START Data for this task

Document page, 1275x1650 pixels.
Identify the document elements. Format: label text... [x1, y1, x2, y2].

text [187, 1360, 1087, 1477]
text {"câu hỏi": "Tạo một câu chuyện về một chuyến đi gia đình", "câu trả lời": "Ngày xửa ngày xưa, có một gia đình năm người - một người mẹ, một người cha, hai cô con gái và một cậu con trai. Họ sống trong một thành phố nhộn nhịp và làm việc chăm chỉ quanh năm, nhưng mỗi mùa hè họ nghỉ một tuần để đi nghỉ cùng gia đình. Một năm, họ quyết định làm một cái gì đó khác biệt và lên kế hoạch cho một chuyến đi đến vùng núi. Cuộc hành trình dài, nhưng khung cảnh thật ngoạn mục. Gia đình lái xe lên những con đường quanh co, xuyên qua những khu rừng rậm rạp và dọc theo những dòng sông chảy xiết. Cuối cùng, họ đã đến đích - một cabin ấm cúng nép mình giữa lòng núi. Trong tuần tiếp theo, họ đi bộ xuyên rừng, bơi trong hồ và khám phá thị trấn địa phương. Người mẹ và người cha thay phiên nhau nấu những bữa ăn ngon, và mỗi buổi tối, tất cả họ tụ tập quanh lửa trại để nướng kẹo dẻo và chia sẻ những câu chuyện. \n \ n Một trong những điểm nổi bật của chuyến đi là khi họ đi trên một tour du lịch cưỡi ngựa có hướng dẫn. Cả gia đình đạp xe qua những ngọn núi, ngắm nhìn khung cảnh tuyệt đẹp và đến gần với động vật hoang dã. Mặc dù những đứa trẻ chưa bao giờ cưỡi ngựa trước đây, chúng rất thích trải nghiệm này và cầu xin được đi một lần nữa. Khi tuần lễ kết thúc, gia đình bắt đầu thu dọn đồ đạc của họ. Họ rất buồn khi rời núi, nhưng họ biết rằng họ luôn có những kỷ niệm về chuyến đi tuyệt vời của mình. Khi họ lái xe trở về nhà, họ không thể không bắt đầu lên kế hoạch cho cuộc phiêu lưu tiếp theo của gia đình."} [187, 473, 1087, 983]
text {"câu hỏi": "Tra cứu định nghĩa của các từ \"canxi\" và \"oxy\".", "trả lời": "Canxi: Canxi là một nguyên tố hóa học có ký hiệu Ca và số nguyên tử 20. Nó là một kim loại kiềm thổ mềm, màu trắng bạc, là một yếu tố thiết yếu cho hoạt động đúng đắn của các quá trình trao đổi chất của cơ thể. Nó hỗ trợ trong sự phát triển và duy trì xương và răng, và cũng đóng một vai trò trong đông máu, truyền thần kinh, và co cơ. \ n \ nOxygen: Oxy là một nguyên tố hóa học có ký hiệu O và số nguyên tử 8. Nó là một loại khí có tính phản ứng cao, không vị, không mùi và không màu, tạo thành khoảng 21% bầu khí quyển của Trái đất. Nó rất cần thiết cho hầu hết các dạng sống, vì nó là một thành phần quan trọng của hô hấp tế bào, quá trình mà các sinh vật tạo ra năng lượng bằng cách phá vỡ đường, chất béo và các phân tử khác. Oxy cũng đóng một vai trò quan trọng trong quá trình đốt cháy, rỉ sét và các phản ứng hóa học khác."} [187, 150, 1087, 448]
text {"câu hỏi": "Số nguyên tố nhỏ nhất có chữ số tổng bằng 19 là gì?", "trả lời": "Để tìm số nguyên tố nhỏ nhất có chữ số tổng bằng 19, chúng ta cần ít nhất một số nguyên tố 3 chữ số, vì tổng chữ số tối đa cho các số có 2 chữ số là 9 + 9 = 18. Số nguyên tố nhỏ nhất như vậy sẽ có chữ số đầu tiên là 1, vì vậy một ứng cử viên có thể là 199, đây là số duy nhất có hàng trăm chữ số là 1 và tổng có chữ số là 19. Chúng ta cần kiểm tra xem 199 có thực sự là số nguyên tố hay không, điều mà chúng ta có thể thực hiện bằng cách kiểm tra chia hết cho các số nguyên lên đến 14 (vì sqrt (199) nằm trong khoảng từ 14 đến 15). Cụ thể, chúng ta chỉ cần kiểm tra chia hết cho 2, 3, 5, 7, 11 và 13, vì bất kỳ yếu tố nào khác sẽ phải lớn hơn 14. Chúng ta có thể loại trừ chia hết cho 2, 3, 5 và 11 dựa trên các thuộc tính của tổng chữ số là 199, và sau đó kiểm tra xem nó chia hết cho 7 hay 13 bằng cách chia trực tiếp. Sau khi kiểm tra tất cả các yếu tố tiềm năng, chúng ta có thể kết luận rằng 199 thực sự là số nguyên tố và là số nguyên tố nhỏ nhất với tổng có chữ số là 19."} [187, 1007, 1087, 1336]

END Data for this task

Action item = Return, word for word, every line from the top of the entries down to the line that holds "Identify the document", both included.

Reply to the exercise =
Document page, 1275x1650 pixels.
Identify the document elements. Format: label text... [x1, y1, x2, y2].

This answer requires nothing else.